**WORK INSTRUCTION 1**: In the listing, edit the lines from the line with "torno a la enseñanza–aprendizaje" up to and including the line with "飛び回る小バエがいなくなり、不快感ゼロ！" by replacing "escuela" with "colegio" and leaving everything else unchanged. Omit the pictures from your answer.

########

Firstly people who write F rather than f do not command my respect, perhaps I am an old fogie who within the limits of his knowledge was trained properly, and sticks to how he was trained rather than indulge in modern carelessness which I note creeping into blogs these days.

The f/number is a way of describing the size of the hole, rather inaccurate becuase it alters with focal length, which is why I wrote in the actual diameter which from the article seems to be the critical factor for whatever you care to call it. The point of my message was to illustrate the inappropriateness of working from the f/ number. Since the problem starts to be a concern from f/8 with a short P&S camera lens but is of no concern when using a longer lens, say 200mm for example.

What nobody has answered is the possible difference between long focus/telephoto/compact zooms which I was hoping somebody would know and could advise us. Does the size of the aperture change between the three lens types.

This was a concern to me in my ignorance of this aspect that my advice to the OP in the other thread could be wrong due to a difference in construction of a telephoto or compact zoom.

I still have an interesting photo from my training days where I used a tilt back to get a darkroom timer in focus and of course got a rather peculiar shaped clock So when I saw the narrow focus example in my latest version fo PSP I was a little puzzled for awhile Actually it looks like I turned the camera on its side and got an inappropriate swing back Camera was a wooden Thornton Pickard half-plate with quarterplate adaptor for poor student ... which I don't think had a swing back like you could find on a monorail.

10Mp copy of my 1952-3 quarterplate negative. Reversed and some curves attention.

[Inkanyezi]

OT:

/.../
I still have an interesting photo from my training days where I used a tilt back to get a darkroom timer in focus and of course got a rather peculiar shaped clock So when I saw the narrow focus example in my latest version fo PSP I was a little puzzled for awhile Actually it looks like I turned the camera on its side and got an inappropriate swing back Camera was a wooden Thornton Pickard half-plate with quarterplate adaptor for poor student ... which I don't think had a swing back like you could find on a monorail.

10Mp copy of my 1952-3 quarterplate negative. Reversed and some curves attention.

Straying away a bit from the main topic, but swings and tilts are a bit different depending on which standard you tilt/swing, To alter the focus plane without altering reproduction scale or perspective, the movements are done with the front standard. Ideally, the lens should be a perfectly symmetrical construction with rectilinear reproduction, preferably with a large field of view, a wide angle. It should be mounted with the tilt and swing axis centered in the diaphragm plane of the lens.

########

**WORK INSTRUCTION 2**: Repeat, word for word, the passage of the thread on lens apertures from "Firstly people who" up to and including "200mm for example.".

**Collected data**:
########

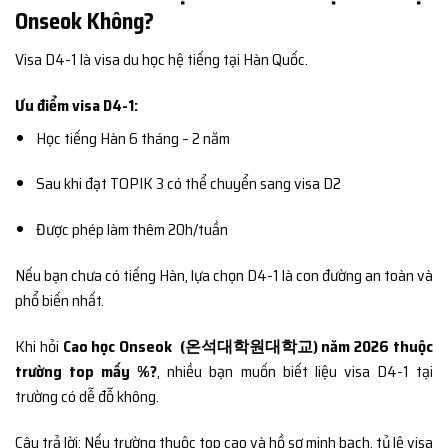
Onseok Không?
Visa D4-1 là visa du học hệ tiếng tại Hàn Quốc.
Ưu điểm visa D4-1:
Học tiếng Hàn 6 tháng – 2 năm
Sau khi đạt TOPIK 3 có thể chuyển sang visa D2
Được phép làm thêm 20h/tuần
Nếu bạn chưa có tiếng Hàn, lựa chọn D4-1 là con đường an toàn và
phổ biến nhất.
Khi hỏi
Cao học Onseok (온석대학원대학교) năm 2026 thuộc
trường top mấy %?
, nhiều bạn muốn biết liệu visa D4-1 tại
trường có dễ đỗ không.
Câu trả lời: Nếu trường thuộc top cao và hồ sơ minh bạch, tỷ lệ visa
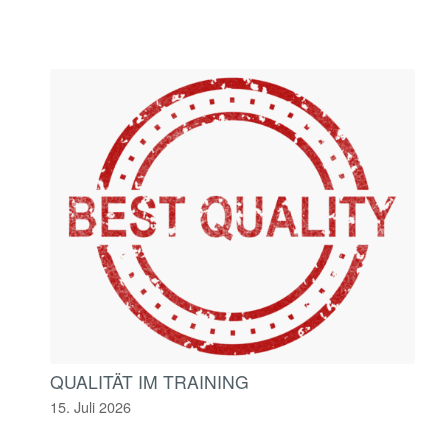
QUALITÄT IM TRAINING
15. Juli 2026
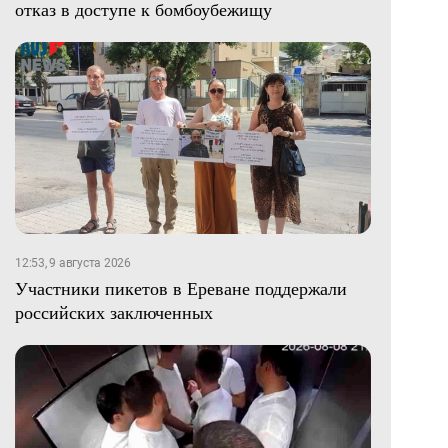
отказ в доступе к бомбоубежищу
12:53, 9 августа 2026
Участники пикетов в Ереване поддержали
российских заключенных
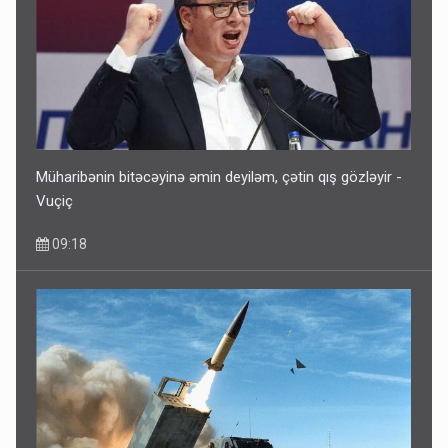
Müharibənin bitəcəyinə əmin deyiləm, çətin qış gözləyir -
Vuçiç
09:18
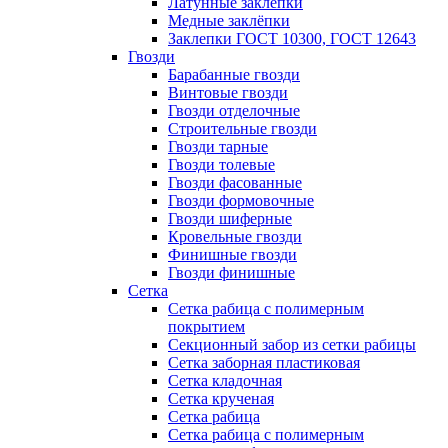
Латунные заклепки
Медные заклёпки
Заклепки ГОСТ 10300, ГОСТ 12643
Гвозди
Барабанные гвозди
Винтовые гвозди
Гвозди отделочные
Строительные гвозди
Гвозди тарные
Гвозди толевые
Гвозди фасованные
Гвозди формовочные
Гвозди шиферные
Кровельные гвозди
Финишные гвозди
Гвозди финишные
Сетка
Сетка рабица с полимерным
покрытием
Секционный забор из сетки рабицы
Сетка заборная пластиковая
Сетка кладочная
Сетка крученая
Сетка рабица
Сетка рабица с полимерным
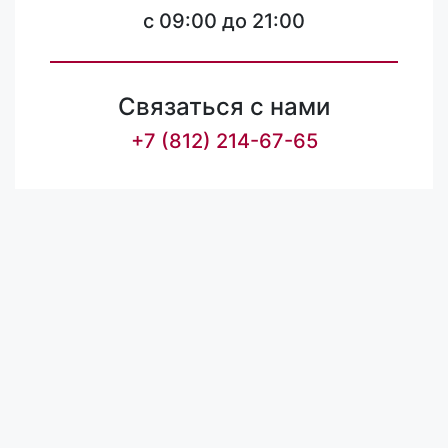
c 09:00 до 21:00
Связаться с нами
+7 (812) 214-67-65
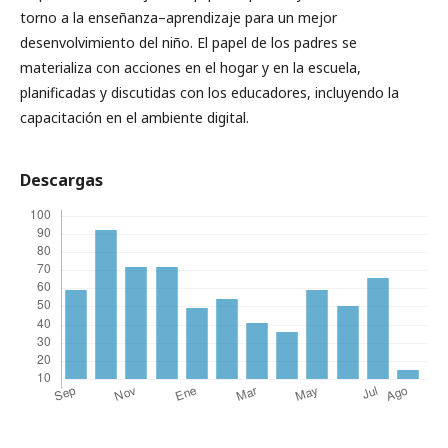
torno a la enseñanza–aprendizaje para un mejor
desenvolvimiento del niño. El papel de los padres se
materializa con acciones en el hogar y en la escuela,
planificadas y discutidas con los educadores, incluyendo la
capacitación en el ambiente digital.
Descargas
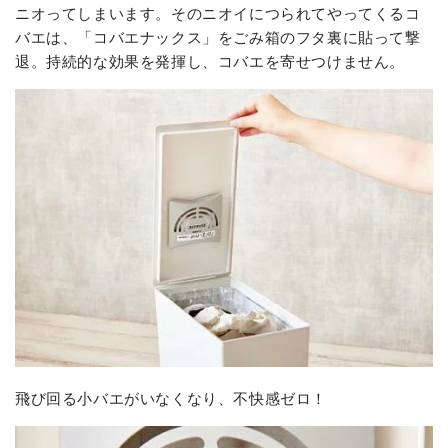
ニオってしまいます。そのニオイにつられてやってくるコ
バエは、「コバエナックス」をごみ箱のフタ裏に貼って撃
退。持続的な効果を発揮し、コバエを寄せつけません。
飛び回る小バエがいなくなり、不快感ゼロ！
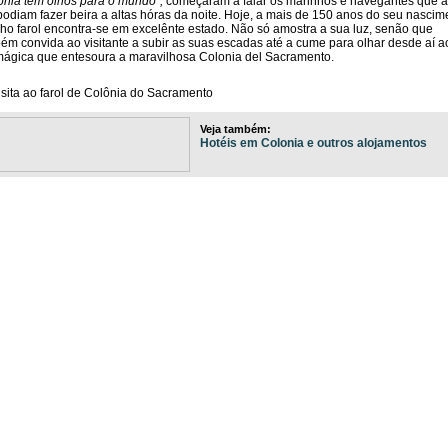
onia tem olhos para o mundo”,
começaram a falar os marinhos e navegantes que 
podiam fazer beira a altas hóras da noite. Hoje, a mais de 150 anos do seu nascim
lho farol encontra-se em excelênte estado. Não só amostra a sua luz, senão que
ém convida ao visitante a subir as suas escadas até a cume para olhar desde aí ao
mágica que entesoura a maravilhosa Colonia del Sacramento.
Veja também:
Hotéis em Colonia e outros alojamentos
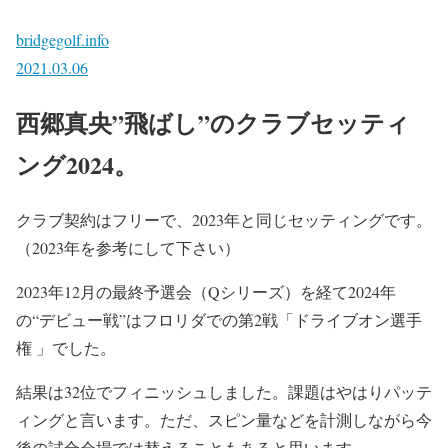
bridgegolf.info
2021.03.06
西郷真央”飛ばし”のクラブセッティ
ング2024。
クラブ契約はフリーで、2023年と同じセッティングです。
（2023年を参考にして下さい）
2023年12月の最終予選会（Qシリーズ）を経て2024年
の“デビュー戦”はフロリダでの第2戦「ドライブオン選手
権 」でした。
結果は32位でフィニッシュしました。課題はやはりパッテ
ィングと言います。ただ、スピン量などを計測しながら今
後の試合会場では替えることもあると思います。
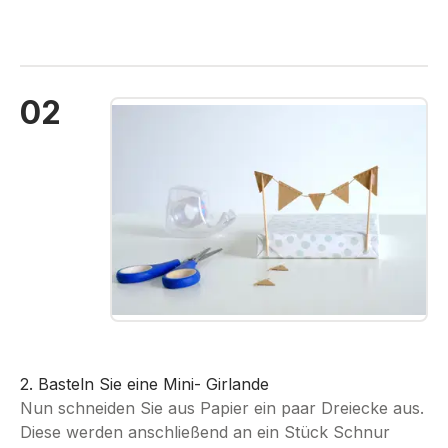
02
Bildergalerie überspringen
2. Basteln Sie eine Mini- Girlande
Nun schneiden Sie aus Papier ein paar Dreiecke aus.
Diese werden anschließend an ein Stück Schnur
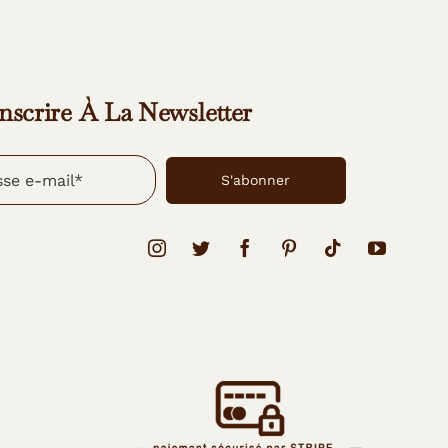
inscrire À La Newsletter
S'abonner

########

**WORKED SOLUTION 1**:
torno a la enseñanza–aprendizaje para un mejor
desenvolvimiento del niño. El papel de los padres se
materializa con acciones en el hogar y en la colegio,
planificadas y discutidas con los educadores, incluyendo la
capacitación en el ambiente digital.
Descargas
ニオってしまいます。そのニオイにつられてやってくるコ
バエは、「コバエナックス」をごみ箱のフタ裏に貼って撃
退。持続的な効果を発揮し、コバエを寄せつけません。
飛び回る小バエがいなくなり、不快感ゼロ！

**WORKED SOLUTION 2**:
Firstly people who write F rather than f do not command my respect, perhaps I am an old fogie who within the limits of his knowledge was trained properly, and sticks to how he was trained rather than indulge in modern carelessness which I note creeping into blogs these days.

The f/number is a way of describing the size of the hole, rather inaccurate becuase it alters with focal length, which is why I wrote in the actual diameter which from the article seems to be the critical factor for whatever you care to call it. The point of my message was to illustrate the inappropriateness of working from the f/ number. Since the problem starts to be a concern from f/8 with a short P&S camera lens but is of no concern when using a longer lens, say 200mm for example.